I am cognizant of the fact that the funds I request here today belong to the taxpayer and not the Commission. For that reason, we ask only what is necessary to maintain and improve the Commission's services and resources. It is important to note, however, that since 1987, the Commission has worked to reduce the cost of government operations by implementing the congressionally mandated user fee cost recovery programs. The first program, the "Application Processing Fee Program," was designed to recover a substantial portion of the costs of the Commission's application processing functions, which account for the majority of the licensing activity costs.

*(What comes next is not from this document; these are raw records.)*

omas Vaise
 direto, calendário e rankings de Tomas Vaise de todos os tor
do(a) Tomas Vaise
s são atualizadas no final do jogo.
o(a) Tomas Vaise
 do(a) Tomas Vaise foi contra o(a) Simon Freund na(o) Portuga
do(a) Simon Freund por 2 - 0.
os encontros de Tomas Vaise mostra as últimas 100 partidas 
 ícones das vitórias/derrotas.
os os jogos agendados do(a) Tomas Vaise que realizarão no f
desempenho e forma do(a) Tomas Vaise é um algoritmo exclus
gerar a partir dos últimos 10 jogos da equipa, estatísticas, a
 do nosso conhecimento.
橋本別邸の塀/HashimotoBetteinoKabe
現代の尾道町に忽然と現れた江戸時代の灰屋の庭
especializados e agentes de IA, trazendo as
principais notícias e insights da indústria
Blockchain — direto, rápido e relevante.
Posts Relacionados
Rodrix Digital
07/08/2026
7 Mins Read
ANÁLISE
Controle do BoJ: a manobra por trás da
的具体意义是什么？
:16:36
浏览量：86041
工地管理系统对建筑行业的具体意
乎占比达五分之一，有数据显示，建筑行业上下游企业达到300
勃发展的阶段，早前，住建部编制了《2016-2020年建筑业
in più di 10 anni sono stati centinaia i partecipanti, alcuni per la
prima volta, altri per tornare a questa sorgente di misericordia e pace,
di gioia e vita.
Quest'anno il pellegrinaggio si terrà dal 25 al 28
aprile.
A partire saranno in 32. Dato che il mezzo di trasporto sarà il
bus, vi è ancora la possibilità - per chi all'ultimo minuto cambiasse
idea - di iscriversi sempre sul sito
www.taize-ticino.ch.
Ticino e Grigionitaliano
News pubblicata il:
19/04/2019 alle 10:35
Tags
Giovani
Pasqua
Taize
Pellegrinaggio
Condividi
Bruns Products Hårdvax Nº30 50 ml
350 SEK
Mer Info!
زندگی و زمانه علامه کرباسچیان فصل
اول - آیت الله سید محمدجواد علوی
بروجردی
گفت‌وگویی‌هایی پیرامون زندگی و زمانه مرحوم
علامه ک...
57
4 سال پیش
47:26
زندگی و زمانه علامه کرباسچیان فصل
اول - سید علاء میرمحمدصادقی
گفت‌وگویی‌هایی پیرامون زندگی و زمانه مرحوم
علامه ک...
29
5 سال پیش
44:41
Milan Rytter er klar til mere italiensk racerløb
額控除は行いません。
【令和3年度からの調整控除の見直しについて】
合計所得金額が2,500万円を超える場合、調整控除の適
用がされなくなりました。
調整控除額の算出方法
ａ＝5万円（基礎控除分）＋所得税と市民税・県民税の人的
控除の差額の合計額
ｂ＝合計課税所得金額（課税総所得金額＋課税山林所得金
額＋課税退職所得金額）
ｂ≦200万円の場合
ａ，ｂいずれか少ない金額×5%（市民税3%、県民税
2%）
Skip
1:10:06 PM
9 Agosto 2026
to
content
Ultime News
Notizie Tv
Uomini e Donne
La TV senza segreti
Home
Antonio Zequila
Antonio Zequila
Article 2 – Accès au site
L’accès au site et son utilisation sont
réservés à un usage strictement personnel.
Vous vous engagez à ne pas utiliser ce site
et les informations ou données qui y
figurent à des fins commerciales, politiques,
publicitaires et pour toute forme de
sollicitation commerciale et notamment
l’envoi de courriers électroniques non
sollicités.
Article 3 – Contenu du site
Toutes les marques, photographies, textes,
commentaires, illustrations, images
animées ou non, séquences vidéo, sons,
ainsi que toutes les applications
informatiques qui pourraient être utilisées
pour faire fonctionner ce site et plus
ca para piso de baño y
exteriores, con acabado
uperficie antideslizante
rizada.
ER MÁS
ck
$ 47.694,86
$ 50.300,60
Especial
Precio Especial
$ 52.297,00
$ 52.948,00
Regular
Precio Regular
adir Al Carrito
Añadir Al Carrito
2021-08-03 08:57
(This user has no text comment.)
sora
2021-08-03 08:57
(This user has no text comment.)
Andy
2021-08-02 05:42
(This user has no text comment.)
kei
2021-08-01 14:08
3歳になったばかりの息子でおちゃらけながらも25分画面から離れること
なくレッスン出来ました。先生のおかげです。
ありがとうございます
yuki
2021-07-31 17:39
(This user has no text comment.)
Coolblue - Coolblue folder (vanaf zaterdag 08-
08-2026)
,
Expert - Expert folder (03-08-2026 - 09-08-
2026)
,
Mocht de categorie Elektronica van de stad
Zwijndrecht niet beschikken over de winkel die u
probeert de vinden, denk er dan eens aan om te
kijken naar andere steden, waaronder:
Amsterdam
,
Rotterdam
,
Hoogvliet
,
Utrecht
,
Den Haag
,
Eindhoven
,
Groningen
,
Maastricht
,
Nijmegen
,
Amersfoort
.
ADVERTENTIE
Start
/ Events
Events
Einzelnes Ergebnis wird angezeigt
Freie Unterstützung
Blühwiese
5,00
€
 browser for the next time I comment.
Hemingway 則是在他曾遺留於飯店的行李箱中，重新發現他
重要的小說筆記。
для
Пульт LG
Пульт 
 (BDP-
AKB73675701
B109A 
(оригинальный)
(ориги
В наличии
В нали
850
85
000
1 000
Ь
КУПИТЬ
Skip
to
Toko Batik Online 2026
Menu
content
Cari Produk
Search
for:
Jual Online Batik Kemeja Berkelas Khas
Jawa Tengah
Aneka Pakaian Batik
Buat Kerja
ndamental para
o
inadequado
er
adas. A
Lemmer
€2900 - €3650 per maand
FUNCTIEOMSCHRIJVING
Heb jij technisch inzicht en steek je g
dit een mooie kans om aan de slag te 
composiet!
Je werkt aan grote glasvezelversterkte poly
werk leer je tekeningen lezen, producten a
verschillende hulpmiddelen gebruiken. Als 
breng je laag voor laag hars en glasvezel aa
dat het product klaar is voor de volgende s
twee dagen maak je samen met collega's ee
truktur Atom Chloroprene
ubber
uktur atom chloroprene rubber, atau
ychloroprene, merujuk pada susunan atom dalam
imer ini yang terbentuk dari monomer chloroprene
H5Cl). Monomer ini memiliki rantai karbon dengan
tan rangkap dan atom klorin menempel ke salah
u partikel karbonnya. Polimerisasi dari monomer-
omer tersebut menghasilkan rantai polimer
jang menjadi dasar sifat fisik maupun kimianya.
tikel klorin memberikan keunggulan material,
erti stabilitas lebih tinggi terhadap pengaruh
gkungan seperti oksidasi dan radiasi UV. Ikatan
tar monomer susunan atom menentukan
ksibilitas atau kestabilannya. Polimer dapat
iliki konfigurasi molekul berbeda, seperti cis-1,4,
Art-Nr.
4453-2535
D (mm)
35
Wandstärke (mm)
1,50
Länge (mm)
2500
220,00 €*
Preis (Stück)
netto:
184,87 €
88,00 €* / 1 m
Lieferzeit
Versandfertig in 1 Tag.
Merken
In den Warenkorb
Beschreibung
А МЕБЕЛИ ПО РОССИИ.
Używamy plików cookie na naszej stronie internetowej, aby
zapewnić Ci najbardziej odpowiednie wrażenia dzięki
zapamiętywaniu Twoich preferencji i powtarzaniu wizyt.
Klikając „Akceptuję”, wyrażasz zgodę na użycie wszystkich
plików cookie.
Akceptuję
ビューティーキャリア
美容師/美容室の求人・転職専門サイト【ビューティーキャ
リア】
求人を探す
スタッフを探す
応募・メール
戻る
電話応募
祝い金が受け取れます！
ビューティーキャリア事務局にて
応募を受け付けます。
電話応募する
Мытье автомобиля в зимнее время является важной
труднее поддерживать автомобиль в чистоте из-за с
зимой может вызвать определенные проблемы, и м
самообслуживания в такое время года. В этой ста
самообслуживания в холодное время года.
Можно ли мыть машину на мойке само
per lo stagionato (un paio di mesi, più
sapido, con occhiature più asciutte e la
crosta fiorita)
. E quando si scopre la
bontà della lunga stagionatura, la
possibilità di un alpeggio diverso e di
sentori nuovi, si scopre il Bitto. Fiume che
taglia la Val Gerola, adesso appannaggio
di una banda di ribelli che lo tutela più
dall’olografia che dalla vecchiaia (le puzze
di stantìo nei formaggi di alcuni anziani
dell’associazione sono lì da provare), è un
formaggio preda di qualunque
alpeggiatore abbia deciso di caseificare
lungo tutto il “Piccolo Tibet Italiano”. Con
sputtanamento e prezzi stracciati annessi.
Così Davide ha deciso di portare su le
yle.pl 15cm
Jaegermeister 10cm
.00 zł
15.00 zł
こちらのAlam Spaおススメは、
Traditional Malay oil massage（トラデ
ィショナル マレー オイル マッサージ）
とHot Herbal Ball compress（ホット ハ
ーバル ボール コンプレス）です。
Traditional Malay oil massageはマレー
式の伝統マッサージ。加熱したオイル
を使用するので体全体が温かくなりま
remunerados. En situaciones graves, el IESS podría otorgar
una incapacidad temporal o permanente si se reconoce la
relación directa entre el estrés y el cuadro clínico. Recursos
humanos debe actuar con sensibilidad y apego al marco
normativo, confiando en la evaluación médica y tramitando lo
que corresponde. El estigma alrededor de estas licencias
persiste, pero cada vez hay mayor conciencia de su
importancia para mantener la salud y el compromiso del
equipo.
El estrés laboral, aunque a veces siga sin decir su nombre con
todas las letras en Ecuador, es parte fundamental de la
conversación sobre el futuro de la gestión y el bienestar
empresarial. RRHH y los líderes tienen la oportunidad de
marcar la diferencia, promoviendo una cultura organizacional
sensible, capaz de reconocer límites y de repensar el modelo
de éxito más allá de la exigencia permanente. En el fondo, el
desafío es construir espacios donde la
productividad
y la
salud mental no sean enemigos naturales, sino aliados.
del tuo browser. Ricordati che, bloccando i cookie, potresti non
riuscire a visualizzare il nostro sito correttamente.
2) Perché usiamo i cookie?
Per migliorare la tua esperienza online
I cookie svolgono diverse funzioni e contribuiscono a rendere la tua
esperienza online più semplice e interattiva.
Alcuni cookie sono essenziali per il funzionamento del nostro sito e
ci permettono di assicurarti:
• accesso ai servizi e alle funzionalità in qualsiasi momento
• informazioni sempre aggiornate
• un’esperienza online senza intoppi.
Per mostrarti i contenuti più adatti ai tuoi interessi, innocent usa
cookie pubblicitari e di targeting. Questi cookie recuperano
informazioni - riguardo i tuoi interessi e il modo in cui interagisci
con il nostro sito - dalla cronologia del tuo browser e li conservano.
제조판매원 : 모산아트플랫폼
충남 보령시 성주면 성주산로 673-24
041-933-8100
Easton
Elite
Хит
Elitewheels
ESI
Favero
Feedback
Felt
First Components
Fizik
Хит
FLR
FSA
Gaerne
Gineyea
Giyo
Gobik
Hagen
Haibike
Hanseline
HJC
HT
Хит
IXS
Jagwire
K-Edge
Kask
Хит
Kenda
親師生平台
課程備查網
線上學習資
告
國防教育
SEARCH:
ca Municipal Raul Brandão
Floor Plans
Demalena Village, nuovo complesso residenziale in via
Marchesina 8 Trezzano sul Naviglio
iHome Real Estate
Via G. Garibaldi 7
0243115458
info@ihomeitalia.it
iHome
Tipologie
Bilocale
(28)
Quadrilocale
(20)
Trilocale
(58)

In 1994, we implemented the "Regulatory Fees Cost Recovery Program." Since that time, we have collected fees to recover the costs attributable to the Commission's competition, enforcement and public information services. Unlike the Application Processing Fee Program, these fees can be retained by the Commission and applied to obligations incurred during the current fiscal year, thereby reducing the amount of appropriated funds required from the General Fund of the Treasury. Since FY 1994, the fee offset to our appropriation has increased from 38 percent to approximately 87 percent in FY 2001. I plan to maintain that level and even increase it slightly to 88 percent during FY 2002. The actual appropriation requested by the Commission for the next fiscal year represents $29,788,000 in net direct budget authority since we intend to collect $218,757,000 in offsetting collections from regulatory fees. I am proud of our work in reducing our direct appropriation, and I believe that given the appropriate tools, we will improve on this record.

Keeping Our Part of the Bargain

Two months ago, I testified before the House Subcommittee on Telecommunications and the Internet concerning FCC reauthorization and reform. Last month I testified before the House Commerce, Justice, State Appropriations Subcommittee. In both of those instances, I gave my commitment to following through on reform and asked our House authorizers and appropriators to join me in this effort. Although the financial needs outlined here are an important component of our reform efforts, we already have implemented a management review designed to make the Commission a model agency. I pledge to you that I will use the taxpayers' funds constructively as a way to improve our services and I provide you here with a four-point business plan that you can use to evaluate the financial worth of our efforts. Let me emphasize that we are not "reinventing" the Commission, because that would be Congress' prerogative, and until legislation provides us with the ability to reprioritize some of our functions, we will work within the statutory limits set by Congress. My plan is designed to use our requested funding in a constructive fashion-to improve the management and employment environment in a way that benefits the American people.